# Work instruction
Lines from the one containing "Steelite (Стилайт) 9032C742" through the last line of the records below need to be repeated exactly; nothing else, and no pictures.

# Records to use
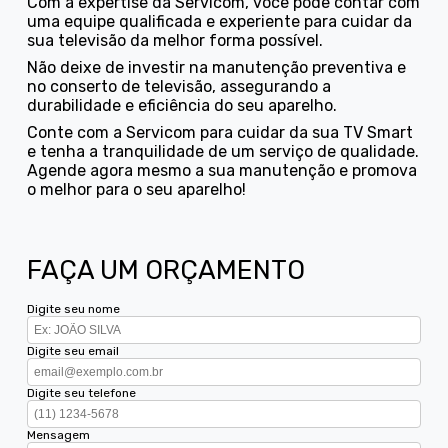
Com a expertise da Servicom, você pode contar com
uma equipe qualificada e experiente para cuidar da
sua televisão da melhor forma possível.
Não deixe de investir na manutenção preventiva e
no conserto de televisão, assegurando a
durabilidade e eficiência do seu aparelho.
Conte com a Servicom para cuidar da sua TV Smart
e tenha a tranquilidade de um serviço de qualidade.
Agende agora mesmo a sua manutenção e promova
o melhor para o seu aparelho!
FAÇA UM ORÇAMENTO
Digite seu nome
Digite seu email
Digite seu telefone
Mensagem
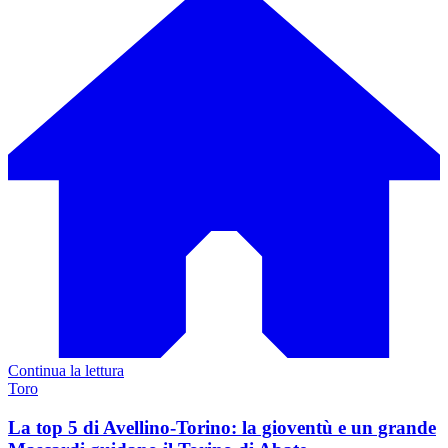
Continua la lettura
Toro
La top 5 di Avellino-Torino: la gioventù e un grande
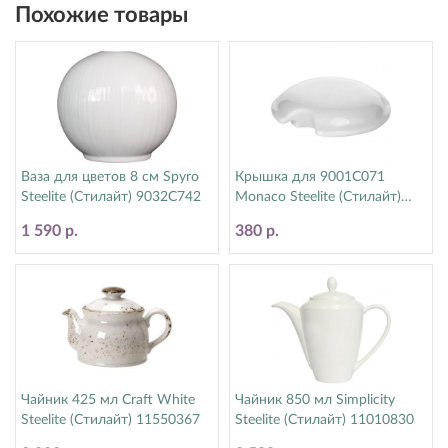
Похожие товары
Ваза для цветов 8 см Spyro
Крышка для 9001C071
Steelite (Стилайт) 9032C742
Monaco Steelite (Стилайт)
9001C072
1 590 р.
380 р.
Чайник 425 мл Craft White
Чайник 850 мл Simplicity
Steelite (Стилайт) 11550367
Steelite (Стилайт) 11010830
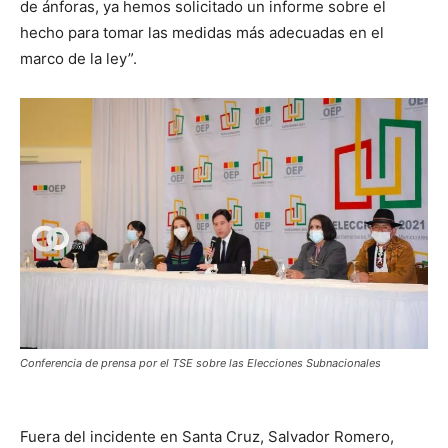
de ánforas, ya hemos solicitado un informe sobre el
hecho para tomar las medidas más adecuadas en el
marco de la ley”.
Conferencia de prensa por el TSE sobre las Elecciones Subnacionales
Fuera del incidente en Santa Cruz, Salvador Romero,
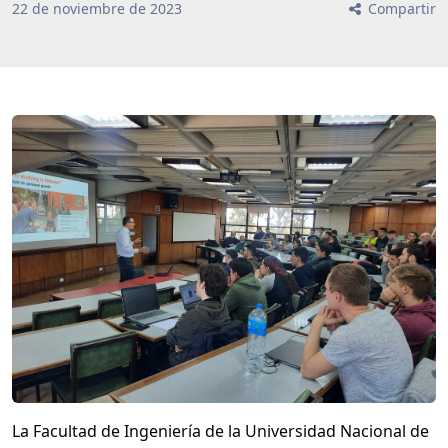
22
de
noviembre
de
2023
Compartir
La Facultad de Ingeniería de la Universidad Nacional de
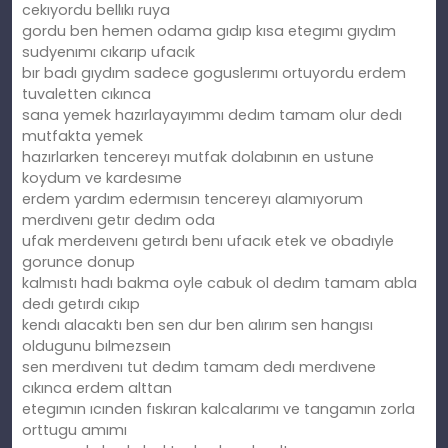
cekıyordu bellıkı ruya
gordu ben hemen odama gıdıp kısa etegımı gıydım
sudyenımı cıkarıp ufacık
bır badı gıydım sadece goguslerımı ortuyordu erdem
tuvaletten cıkınca
sana yemek hazırlayayımmı dedım tamam olur dedı
mutfakta yemek
hazırlarken tencereyı mutfak dolabının en ustune
koydum ve kardesıme
erdem yardım edermısın tencereyı alamıyorum
merdıvenı getır dedım oda
ufak merdeıvenı getırdı benı ufacık etek ve obadıyle
gorunce donup
kalmıstı hadı bakma oyle cabuk ol dedım tamam abla
dedı getırdı cıkıp
kendı alacaktı ben sen dur ben alırım sen hangısı
oldugunu bılmezseın
sen merdıvenı tut dedım tamam dedı merdıvene
cıkınca erdem alttan
etegımın ıcınden fıskıran kalcalarımı ve tangamın zorla
orttugu amımı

# Solution for this task
Steelite (Стилайт) 9032C742
Monaco Steelite (Стилайт)
9001C072
1 590 р.
380 р.
Чайник 425 мл Craft White
Чайник 850 мл Simplicity
Steelite (Стилайт) 11550367
Steelite (Стилайт) 11010830
de ánforas, ya hemos solicitado un informe sobre el
hecho para tomar las medidas más adecuadas en el
marco de la ley”.
Conferencia de prensa por el TSE sobre las Elecciones Subnacionales
Fuera del incidente en Santa Cruz, Salvador Romero,
22
de
noviembre
de
2023
Compartir
La Facultad de Ingeniería de la Universidad Nacional de
cekıyordu bellıkı ruya
gordu ben hemen odama gıdıp kısa etegımı gıydım
sudyenımı cıkarıp ufacık
bır badı gıydım sadece goguslerımı ortuyordu erdem
tuvaletten cıkınca
sana yemek hazırlayayımmı dedım tamam olur dedı
mutfakta yemek
hazırlarken tencereyı mutfak dolabının en ustune
koydum ve kardesıme
erdem yardım edermısın tencereyı alamıyorum
merdıvenı getır dedım oda
ufak merdeıvenı getırdı benı ufacık etek ve obadıyle
gorunce donup
kalmıstı hadı bakma oyle cabuk ol dedım tamam abla
dedı getırdı cıkıp
kendı alacaktı ben sen dur ben alırım sen hangısı
oldugunu bılmezseın
sen merdıvenı tut dedım tamam dedı merdıvene
cıkınca erdem alttan
etegımın ıcınden fıskıran kalcalarımı ve tangamın zorla
orttugu amımı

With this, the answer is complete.